Please retype the data below line for line, keeping every character unchanged.

──────── Working data ────────

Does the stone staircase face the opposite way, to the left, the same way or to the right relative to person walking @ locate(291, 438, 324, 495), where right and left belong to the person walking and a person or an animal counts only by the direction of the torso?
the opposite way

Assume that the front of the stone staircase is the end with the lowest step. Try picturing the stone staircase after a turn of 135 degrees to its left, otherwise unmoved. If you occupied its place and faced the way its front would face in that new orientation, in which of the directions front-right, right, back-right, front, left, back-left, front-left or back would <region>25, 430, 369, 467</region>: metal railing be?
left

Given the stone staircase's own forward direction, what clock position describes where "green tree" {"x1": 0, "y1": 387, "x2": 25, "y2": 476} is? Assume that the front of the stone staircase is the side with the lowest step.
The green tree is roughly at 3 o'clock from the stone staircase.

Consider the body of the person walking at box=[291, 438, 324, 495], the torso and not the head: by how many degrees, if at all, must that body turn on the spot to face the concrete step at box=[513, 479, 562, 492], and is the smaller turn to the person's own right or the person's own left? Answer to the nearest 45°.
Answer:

────────

- **Exercise response**
Does the stone staircase face the opposite way, to the left, the same way or to the right relative to person walking @ locate(291, 438, 324, 495), where right and left belong to the person walking and a person or an animal counts only by the direction of the torso?
the opposite way

Assume that the front of the stone staircase is the end with the lowest step. Try picturing the stone staircase after a turn of 135 degrees to its left, otherwise unmoved. If you occupied its place and faced the way its front would face in that new orientation, in which of the directions front-right, right, back-right, front, left, back-left, front-left or back would <region>25, 430, 369, 467</region>: metal railing be?
left

Given the stone staircase's own forward direction, what clock position describes where "green tree" {"x1": 0, "y1": 387, "x2": 25, "y2": 476} is? Assume that the front of the stone staircase is the side with the lowest step.
The green tree is roughly at 3 o'clock from the stone staircase.

Consider the body of the person walking at box=[291, 438, 324, 495], the torso and not the head: by how many degrees, if at all, must that body turn on the spot to face the concrete step at box=[513, 479, 562, 492], and is the smaller turn to the person's own right or the person's own left? Answer to the nearest 45°.
Answer:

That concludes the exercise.